Conventional diagnosis of breast cancer involves the histological and immunohistochemical analysis of tissue sections obtained through clinical biopsy. For surgical margin assessment within the operating room, the standard technique is frozen section examination, which takes between 30 min to 2 hours to give results. Technologies for rapid and label-free diagnosis of malignancies from breast tissues thus have significant potential for application in pathology laboratories and operating rooms.

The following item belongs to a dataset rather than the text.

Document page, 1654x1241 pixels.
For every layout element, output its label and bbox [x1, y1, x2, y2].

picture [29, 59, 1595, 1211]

A team led by Prof. Annapoorni Rangarajan and Prof. Hardik J. Pandya (BEES lab) along with researchers from Assam Medical College, reports the design, development, and clinical validation of a MEMS-based platform (the RapidET system) for characterisation of ex vivo breast biopsy tissues to classify them as tumor or normal. The RapidET system developed at BEES lab integrates silicon microchips with interdigitated electrodes, a microheater, resistance temperature detectors, and onboard electronics for control, actuation, and data acquisition. The microchips can simultaneously measure the electrical and thermal properties of the tissue and its temperature-dependent variations. Measurements performed on deparaffinized and formalin-fixed breast biopsy tissues show a higher surface and bulk electrical resistivity and lower thermal conductivity for tumors compared to the adjacent normal tissues. The study also presents a novel method of using changes in electrical resistivity with temperature and combining it with thermal conductivity measurements as a metric for classifying tissues as tumor or normal while detailing the biochemical and biophysical basis for the same.

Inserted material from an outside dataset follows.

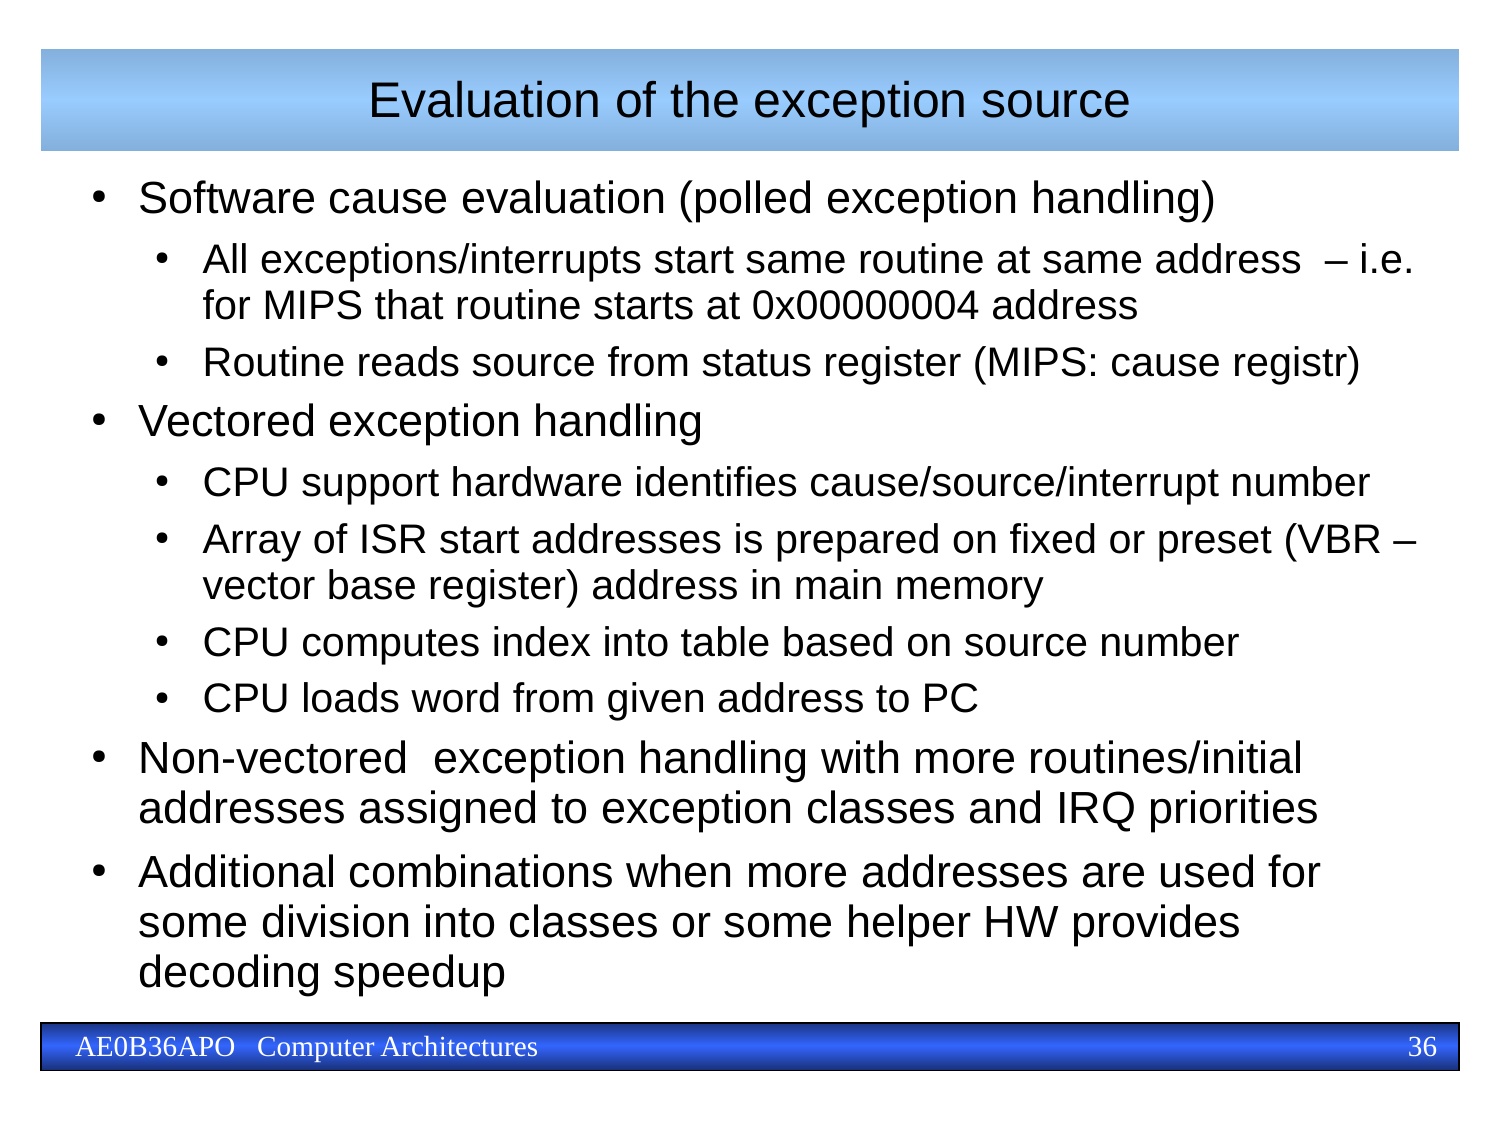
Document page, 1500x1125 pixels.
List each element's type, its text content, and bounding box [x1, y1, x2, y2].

list Software cause evaluation (polled exception handling) All exceptions/interrupts start same routine at same address – i.e. for MIPS that routine starts at 0x00000004 address Routine reads source from status register (MIPS: cause registr) Vectored exception handling CPU support hardware identifies cause/source/interrupt number Array of ISR start addresses is prepared on fixed or preset (VBR – vector base register) address in main memory CPU computes index into table based on source number CPU loads word from given address to PC Non-vectored exception handling with more routines/initial addresses assigned to exception classes and IRQ priorities Additional combinations when more addresses are used for some division into classes or some helper HW provides decoding speedup [75, 172, 1426, 1013]
title Evaluation of the exception source [41, 49, 1459, 151]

This work has been spearheaded by Ph.D. student Anil Vishnu G. K. from the Centre for BioSystems Science and Engineering (BSSE), and funded by SERB (project lead: Prof. Hardik J Pandya).
REFERENCE:
GK, Anil Vishnu, Gayatri Gogoi, Bhagaban Behera, Saeed Rila, Annapoorni Rangarajan, and Hardik J. Pandya. “RapidET: a MEMS-based platform for label-free and rapid demarcation of tumors from normal breast biopsy tissues.” Microsystems & Nanoengineering 8, no. 1 (2022): 1-16.